The original inhabitants of the group of islands now named Melanesia were likely the ancestors of the present-day
Papuan-speaking people. Migrating from South-East Asia, they appear to have occupied these islands as far east as the main islands in the
Solomon Islands, including
Makira and possibly the smaller islands farther to the east.
[48]
Also, the estimate for arrival of humans in Australia is conservative. This
linked Wikipedia article notes evidence of humans in Australia 65,000 years ago citing to: Clarkson, Chris, et al., "Human occupation of northern Australia by 65,000 years ago" 547 (7663) Nature 306–310 (July 19, 2017)
doi:
10.1038/nature22968.
A minority view that could explain the discrepancy between the genetic data and the archaeological data (which is admittedly thin before about 40,000 years before present), is that the first wave of modern humans in Australia could have gone extinct or become moribund only to be replaced by a second wave of settlers from Wallacea or Papua New Guinea that was also Denisovan admixed. As
one Wikipedia footnote explains:
The dominant view among archaeologists and palaeoanthropologists is that the earliest humans in Australia were among the ancestors of modern Aborigines. There is some evidence to the contrary. For instance, among the Lake Mungo remains, the mtDNA of the remains known as LM3 do not indicate a close relationship to modern Aborigines, according to "Mitochondrial DNA sequences in ancient Australians: Implications for modern human origins" (PNAS, volume 98, issue 2) by Adcock et al. This finding has not been widely accepted by the palaeoanthropological community.

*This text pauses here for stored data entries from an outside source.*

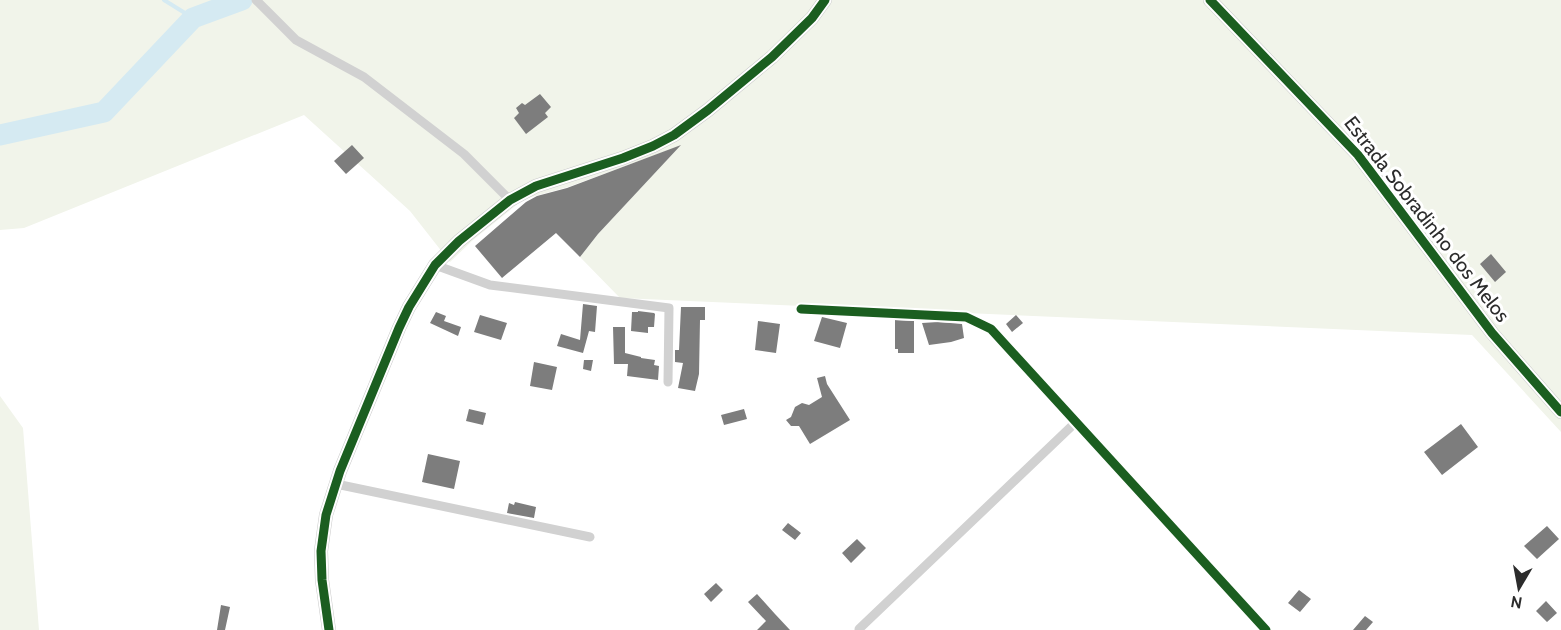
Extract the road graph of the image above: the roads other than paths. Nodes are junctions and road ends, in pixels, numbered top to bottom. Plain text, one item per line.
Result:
1 (256, 0) edge
2 (825, 0) edge
3 (1210, 0) edge
4 (510, 200) junction
5 (435, 265) junction
6 (801, 309) dead end
7 (668, 382) dead end
8 (1561, 412) edge
9 (1076, 422) junction
10 (336, 484) junction
11 (590, 537) dead end
12 (859, 629) edge
13 (328, 630) edge
14 (1266, 630) edge

1 - 4 street
2 - 4 street
3 - 8 street, Estrada Sobradinho dos Melos
4 - 5 street
5 - 7 street
5 - 10 street
6 - 9 street
9 - 12 street
9 - 14 street
10 - 11 street
10 - 13 street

There are certainly examples of first wave colonization efforts of new territory that failed (e.g., the Leif Erikson's Vikings in North America ca. 1000 CE, and Roanoke in what would become the United States, and Madagascar in the early 1st Millenium), only to be followed by colonizations that thrived later on, however. And, there are also examples of near total population replacement (e.g. Great Britain in the Bell Beaker era) in a place. So, this theory can't be entirely dismissed out of hand, so long as the resettling population also had Denisovan admixture.
Another possibility is that there is a problem with the methodology or assumptions of the 2016 paper. For example, that papers could be using inaccurate assumptions about effective population size or population structure or mutation rates or generation duration that distort the paper's estimates.